Part 1 of John Cassian’s Remedies for The Eight Principal Faults
Beginning with the Appetites
Jonathan Haidt’s forthcoming publication on the relationship between smartphones and childhood is near the top of things I’m going to read in April, but not because I am already smartphone-free. I’m not entirely sure that I want to be smartphone free, if only because I like Google Maps, the Pokemon Go that my kids and I play, and a few assorted things. Lord, make me like Wendell Berry, but not yet.
For the most part, I’m persuaded by all the arguments about dopamine (even if dopamine critiques are overstretched), about deficits in attention, about increased loneliness: all of it. You don’t have to sell me on it, and neither does Haidt. Our kids use minimal screens during the week, are super-reader-nerds, and with every fiber of our being, we will resist them having any more screen time than they have to in order to do their math assignments.

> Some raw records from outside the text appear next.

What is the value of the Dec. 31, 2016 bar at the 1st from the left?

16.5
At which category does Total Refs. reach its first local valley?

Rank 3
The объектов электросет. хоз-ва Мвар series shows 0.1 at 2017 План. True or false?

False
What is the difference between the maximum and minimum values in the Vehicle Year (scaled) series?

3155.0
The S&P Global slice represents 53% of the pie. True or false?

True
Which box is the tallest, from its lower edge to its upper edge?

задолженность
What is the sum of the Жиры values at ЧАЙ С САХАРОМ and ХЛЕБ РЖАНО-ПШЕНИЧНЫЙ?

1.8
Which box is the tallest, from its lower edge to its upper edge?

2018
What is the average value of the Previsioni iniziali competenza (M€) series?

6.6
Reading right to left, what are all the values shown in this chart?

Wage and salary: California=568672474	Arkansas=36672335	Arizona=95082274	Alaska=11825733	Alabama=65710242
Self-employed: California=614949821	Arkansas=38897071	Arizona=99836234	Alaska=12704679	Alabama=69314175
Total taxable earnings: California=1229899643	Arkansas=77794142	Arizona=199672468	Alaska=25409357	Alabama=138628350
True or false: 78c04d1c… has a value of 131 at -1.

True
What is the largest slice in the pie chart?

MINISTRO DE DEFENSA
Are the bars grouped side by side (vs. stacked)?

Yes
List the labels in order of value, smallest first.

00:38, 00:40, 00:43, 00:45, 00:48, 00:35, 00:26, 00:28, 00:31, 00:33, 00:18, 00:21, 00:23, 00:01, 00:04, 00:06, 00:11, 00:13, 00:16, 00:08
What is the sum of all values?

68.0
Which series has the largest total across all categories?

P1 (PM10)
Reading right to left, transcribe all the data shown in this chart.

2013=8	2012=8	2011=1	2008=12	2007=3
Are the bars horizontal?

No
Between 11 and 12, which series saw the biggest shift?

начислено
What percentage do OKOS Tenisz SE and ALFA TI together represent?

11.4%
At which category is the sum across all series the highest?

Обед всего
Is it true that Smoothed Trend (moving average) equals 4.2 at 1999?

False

I’m interested in reading it in large part because it gets to something very true about the journey of the moral life: we begin with appetite, not intellect. In asking what smartphones have to do with the formation of children, we’re not primarily asking an intellectual question, as if children were simply brains in need of proper cultivation. That smartphones derail the intellectual process of learning to read in children has been already amply documented. But the crisis which the technology evokes runs far deeper than the intellect, to the regulation of desire, the ability to pay attention to the world around us, and (centrally, I think) our capacity to tame our appetites.
This is where John Cassian wants to help us, by recovering a notion that our problems go all the way down to a place beyond our conscious deliberations, down into our desires, and more importantly, to contend with the bottomless pit that is called gluttony.